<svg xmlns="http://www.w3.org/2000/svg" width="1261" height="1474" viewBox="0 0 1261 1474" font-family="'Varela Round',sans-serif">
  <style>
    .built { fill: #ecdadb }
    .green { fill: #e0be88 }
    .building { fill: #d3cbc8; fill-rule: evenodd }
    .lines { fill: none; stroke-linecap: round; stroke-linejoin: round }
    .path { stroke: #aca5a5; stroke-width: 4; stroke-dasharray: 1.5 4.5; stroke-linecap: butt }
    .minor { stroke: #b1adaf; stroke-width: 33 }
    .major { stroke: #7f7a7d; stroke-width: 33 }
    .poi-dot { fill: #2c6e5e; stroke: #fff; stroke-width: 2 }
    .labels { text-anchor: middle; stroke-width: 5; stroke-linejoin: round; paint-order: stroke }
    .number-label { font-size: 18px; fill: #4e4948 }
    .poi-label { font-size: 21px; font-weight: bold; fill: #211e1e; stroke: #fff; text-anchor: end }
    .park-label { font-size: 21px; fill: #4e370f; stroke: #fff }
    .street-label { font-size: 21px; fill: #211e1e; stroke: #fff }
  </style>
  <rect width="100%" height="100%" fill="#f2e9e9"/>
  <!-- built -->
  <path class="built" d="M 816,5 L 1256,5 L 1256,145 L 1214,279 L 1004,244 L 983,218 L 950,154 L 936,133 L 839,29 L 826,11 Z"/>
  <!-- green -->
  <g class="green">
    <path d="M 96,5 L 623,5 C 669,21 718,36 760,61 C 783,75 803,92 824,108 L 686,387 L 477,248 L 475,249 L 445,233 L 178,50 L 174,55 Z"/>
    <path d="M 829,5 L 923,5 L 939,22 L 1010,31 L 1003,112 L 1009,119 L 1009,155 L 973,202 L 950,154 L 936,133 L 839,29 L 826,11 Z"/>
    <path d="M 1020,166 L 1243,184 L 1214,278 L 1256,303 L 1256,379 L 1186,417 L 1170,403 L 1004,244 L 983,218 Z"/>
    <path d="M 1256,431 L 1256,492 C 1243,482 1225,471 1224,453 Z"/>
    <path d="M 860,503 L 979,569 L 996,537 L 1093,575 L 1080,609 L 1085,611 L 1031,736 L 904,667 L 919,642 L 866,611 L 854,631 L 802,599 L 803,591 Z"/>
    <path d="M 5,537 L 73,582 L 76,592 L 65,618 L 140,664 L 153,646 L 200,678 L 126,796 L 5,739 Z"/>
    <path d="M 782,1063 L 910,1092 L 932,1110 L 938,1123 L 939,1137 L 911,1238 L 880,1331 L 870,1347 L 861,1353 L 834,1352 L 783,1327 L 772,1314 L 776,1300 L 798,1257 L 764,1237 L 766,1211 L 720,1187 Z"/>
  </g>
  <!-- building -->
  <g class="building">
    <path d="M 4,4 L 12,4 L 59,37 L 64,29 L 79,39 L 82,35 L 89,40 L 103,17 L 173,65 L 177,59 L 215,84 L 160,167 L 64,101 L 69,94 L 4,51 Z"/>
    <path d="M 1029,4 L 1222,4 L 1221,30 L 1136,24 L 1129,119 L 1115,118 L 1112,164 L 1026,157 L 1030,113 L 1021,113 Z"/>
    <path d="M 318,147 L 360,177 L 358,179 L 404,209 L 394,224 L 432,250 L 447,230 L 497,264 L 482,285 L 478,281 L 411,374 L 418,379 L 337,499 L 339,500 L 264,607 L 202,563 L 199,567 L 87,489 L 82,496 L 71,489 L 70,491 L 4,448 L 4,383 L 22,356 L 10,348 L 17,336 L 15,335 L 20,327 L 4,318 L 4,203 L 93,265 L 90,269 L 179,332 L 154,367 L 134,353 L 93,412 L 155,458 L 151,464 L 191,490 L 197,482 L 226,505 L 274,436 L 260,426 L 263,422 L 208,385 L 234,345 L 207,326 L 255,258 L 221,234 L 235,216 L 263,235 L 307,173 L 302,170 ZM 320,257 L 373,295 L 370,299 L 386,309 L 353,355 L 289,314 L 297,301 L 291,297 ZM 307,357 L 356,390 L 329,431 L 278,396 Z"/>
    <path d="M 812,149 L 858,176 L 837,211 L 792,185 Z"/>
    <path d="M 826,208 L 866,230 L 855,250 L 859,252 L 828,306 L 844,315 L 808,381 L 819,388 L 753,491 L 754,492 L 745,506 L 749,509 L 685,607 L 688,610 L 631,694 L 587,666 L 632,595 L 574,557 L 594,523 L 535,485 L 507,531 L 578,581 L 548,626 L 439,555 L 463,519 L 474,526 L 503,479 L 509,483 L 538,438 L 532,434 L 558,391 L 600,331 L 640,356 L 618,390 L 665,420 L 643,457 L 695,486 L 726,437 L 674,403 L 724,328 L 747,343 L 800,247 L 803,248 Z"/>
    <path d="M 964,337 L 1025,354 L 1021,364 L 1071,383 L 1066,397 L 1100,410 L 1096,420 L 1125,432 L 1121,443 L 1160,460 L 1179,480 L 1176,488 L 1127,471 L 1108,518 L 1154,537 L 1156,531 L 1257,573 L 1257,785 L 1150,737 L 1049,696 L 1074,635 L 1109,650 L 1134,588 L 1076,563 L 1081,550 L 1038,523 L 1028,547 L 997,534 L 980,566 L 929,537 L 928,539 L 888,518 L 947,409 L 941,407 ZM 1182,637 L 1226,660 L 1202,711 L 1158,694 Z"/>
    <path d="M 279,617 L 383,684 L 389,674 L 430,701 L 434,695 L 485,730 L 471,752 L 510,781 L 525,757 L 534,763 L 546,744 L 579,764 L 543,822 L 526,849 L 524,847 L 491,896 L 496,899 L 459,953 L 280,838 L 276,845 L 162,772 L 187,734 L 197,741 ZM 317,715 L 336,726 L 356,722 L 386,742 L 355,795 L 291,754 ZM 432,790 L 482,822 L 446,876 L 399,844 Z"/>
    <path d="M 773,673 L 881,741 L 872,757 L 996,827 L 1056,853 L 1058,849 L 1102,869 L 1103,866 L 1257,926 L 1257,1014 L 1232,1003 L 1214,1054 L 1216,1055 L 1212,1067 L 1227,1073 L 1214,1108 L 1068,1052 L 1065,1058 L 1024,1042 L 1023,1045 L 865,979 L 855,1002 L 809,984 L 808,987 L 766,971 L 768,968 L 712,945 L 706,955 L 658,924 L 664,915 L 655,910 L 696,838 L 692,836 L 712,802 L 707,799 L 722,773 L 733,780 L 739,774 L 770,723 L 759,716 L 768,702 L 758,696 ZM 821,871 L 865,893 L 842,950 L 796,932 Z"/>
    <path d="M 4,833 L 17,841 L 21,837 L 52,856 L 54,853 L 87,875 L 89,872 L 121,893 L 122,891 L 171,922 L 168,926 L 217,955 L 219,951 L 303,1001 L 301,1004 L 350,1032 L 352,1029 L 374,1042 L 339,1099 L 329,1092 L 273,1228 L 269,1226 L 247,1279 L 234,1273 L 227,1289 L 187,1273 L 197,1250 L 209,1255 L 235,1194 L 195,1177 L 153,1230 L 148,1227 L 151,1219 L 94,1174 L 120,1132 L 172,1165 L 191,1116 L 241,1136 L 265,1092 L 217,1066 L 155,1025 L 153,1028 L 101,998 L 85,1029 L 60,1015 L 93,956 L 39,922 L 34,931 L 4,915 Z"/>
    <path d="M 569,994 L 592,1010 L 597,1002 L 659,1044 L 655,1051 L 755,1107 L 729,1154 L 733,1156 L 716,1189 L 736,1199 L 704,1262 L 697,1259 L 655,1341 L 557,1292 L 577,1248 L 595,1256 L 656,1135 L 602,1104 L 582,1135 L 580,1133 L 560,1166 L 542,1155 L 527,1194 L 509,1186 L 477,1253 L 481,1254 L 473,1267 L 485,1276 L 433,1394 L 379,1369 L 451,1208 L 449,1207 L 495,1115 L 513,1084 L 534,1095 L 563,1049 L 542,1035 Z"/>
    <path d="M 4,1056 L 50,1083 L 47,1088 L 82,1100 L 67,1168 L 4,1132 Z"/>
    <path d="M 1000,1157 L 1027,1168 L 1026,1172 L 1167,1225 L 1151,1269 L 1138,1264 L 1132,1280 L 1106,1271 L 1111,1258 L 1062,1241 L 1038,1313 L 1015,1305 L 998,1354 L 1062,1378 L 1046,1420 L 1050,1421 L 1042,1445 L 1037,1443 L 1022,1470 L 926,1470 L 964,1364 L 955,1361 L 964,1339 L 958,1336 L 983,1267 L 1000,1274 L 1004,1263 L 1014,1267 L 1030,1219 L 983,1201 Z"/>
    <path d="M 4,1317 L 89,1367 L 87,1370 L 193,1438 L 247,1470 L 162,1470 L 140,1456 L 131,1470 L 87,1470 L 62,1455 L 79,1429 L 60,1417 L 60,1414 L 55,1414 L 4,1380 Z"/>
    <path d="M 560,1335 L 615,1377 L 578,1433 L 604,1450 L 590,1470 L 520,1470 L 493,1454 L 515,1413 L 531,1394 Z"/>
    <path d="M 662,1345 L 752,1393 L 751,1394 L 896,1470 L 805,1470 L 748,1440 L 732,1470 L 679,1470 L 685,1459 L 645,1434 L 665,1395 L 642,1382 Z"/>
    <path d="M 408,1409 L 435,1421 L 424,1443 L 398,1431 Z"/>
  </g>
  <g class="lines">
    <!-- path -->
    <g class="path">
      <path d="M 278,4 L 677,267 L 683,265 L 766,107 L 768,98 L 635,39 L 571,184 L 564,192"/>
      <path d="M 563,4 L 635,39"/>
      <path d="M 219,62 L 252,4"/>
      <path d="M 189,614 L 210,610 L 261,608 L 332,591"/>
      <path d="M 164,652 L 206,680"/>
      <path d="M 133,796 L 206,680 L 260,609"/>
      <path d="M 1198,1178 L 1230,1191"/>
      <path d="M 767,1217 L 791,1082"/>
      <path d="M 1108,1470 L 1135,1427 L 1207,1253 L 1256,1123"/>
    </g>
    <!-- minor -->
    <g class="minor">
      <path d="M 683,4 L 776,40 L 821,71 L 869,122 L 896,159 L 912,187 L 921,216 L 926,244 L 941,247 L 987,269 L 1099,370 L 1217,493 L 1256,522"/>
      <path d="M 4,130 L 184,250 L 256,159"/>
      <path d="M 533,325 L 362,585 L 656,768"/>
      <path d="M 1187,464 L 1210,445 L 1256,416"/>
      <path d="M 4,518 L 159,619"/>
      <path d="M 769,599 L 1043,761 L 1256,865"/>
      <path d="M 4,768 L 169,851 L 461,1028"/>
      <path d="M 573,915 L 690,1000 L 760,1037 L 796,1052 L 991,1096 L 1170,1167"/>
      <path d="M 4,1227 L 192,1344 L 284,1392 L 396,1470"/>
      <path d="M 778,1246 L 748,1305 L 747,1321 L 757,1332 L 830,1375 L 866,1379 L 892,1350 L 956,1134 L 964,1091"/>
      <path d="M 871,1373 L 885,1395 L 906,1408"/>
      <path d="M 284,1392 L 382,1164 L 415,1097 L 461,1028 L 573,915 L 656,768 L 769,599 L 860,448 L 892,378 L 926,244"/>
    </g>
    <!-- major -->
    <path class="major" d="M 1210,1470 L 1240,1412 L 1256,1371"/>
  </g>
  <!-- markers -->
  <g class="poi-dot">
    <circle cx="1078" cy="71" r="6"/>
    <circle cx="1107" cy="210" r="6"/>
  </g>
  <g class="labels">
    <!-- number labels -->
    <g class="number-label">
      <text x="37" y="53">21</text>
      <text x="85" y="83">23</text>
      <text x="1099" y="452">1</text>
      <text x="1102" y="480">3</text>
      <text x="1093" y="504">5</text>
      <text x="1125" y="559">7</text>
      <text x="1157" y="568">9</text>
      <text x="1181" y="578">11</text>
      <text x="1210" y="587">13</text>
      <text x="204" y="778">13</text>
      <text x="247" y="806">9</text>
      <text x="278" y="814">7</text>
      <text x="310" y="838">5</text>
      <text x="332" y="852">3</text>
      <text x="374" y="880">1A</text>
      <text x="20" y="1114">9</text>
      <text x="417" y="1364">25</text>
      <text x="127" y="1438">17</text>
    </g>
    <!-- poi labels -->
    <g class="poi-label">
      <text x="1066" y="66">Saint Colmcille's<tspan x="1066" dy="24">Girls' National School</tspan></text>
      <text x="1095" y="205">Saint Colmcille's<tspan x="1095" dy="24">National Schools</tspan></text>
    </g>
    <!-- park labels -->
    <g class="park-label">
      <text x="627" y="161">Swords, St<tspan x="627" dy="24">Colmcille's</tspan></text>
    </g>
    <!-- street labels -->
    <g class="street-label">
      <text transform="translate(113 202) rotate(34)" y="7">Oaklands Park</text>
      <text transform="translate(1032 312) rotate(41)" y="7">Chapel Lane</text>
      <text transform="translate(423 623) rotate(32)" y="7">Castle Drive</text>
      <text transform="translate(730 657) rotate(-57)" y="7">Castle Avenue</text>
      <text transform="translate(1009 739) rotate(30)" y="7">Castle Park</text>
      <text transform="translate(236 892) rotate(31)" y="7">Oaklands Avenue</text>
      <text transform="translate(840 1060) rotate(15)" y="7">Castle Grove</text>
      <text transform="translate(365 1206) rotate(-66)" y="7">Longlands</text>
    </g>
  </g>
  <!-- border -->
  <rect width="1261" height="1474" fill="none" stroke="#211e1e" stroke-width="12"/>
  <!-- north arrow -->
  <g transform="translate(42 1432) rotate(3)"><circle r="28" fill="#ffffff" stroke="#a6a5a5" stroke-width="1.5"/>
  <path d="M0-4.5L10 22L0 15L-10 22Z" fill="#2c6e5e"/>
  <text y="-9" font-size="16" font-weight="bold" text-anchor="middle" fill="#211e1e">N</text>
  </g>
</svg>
----
• [What the task asks]
Looking at the records above, work out how many lines hold "middle" and write only that number.

• [Result of the task]
2